(Collection entries)
---*---
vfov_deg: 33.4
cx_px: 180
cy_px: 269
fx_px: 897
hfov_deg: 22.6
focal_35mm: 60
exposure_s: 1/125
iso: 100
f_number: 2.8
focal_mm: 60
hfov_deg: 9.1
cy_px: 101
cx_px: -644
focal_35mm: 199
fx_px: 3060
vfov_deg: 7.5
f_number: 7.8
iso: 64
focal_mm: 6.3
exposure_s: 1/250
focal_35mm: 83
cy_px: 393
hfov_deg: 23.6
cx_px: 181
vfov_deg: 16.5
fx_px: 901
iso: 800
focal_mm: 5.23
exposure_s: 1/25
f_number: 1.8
---*---
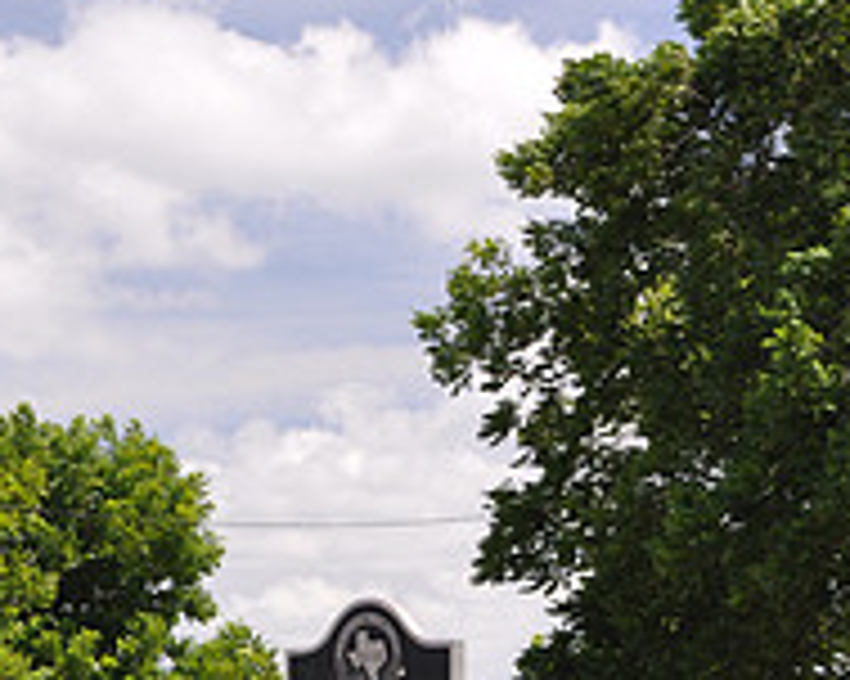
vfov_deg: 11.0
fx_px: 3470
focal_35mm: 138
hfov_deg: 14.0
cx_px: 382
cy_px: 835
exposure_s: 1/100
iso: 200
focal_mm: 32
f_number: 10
---*---
(WORK TO BE COMPLETED) Copy only this part of the entries above: the line with "exposure_s: 1/125", the line with "f_number: 1.8", and the lines between, all exactly as written.

(OUTPUT OF THE TASK)
exposure_s: 1/125
iso: 100
f_number: 2.8
focal_mm: 60
hfov_deg: 9.1
cy_px: 101
cx_px: -644
focal_35mm: 199
fx_px: 3060
vfov_deg: 7.5
f_number: 7.8
iso: 64
focal_mm: 6.3
exposure_s: 1/250
focal_35mm: 83
cy_px: 393
hfov_deg: 23.6
cx_px: 181
vfov_deg: 16.5
fx_px: 901
iso: 800
focal_mm: 5.23
exposure_s: 1/25
f_number: 1.8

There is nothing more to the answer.